El comité de estudiantes de la Universidad Estatal de Ereván informó de que al menos en esa institución las clases han sido suspendidas y de que los universitarios se han sumado a la huelga y a las protestas de la oposición.

La oposición ha convocado hoy a las 18.30 hora local (14.30 GMT) un nuevo mitin de protesta contra Pashinián en la plaza de la República.

Las fuerzas de seguridad han advertido a los manifestantes que emplearán todos los instrumentos contemplados por la ley en caso de acciones ilegales que amenacen el orden constitucional.

La oposición concentró el jueves a miles de personas en un mitin de protesta en el centro de Ereván, acto en el que exigió la dimisión inmediata del primer ministro.

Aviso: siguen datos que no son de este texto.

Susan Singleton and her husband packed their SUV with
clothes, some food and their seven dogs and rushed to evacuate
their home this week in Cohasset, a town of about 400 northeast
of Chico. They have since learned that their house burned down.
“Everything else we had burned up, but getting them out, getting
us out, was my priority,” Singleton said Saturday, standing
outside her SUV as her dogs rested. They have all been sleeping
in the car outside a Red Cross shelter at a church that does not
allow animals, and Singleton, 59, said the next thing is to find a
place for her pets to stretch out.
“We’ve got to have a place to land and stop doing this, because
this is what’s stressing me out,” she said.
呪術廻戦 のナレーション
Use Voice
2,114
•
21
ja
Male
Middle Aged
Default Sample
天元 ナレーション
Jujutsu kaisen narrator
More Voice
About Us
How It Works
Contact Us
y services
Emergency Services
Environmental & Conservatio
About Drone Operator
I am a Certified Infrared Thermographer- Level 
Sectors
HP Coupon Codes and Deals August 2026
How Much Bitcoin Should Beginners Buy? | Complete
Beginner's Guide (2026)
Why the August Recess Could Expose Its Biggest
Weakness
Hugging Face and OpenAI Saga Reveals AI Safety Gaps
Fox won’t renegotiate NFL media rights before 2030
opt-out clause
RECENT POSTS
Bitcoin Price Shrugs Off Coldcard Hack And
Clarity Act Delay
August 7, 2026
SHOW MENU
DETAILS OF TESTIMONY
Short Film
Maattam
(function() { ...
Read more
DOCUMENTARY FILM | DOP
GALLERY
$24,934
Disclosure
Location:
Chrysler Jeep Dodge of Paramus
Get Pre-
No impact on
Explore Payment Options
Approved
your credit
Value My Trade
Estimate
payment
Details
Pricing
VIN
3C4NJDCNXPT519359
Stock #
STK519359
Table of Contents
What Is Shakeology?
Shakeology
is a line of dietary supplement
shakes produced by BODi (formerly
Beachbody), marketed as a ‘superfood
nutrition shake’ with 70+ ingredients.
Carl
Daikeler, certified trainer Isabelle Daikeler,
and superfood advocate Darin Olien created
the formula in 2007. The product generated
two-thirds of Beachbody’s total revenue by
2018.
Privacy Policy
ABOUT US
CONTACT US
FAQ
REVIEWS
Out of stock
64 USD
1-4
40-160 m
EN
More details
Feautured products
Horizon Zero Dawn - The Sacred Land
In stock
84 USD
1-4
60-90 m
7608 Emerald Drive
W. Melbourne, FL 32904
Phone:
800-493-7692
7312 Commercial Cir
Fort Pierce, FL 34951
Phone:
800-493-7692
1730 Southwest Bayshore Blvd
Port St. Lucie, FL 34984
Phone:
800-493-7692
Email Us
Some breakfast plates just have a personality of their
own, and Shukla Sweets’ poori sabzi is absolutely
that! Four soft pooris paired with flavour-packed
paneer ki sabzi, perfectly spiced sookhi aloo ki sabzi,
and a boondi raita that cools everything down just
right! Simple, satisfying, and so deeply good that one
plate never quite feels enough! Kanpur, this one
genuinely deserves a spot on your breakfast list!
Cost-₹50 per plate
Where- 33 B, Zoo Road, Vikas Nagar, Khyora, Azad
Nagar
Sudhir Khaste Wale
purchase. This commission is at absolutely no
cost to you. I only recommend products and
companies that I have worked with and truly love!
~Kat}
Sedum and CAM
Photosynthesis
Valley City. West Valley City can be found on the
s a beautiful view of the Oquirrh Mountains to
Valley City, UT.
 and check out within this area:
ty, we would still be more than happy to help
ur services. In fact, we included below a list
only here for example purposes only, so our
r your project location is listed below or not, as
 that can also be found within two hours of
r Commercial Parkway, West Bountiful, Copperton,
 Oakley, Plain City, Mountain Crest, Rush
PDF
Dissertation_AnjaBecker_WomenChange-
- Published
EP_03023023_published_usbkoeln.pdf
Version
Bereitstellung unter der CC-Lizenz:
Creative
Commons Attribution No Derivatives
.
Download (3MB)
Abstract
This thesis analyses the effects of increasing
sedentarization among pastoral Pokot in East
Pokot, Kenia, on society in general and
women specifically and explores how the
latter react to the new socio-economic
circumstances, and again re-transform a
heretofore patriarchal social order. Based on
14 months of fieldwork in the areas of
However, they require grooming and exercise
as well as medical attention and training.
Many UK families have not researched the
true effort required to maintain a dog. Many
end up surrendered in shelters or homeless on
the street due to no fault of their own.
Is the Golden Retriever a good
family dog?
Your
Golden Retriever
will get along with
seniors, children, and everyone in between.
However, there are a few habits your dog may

"Exigimos la renuncia de Pashinián. Tienes una hora para presentar la dimisión. No tienes más poder en la República de Armenia", proclamó el arzobispo de Tavush, la primera afectada por el acuerdo alcanzado con Azerbaiyán para la delimitación de la frontera.

Galstanián, que encabeza el movimiento opositor "Tavush por la patria", llegó el jueves a Ereván tras seis días de caminata desde la localidad de Kirants.

La Iglesia Apostólica Armenia se han puesto de parte de Galstanián y consideró justificada la indignación popular con las presuntas concesiones en Tavush sin recibir a cambio garantías de seguridad.

En respuesta, Pashinián advirtió que si Ereván satisface las demandas de la Iglesia estallará una nueva guerra con Azerbaiyán, que en los últimos conflictos contó con el apoyo de Turquía.

El proceso de demarcación acordado a mediados de abril con Bakú, según el Gobierno está muy avanzado y la frontera en la región de Tavush ya ha sido delimitada en un 90 por ciento.

Las autoridades insisten en que la delimitación de la frontera no afecta la superficie que esa república tenía en tiempos de la URSS, pero sí implica la entrega a Azerbaiyán de unos territorios que las fuerzas de Ereván controlaron solo desde la guerra armenio-azerbaiyana de principios de los años 90.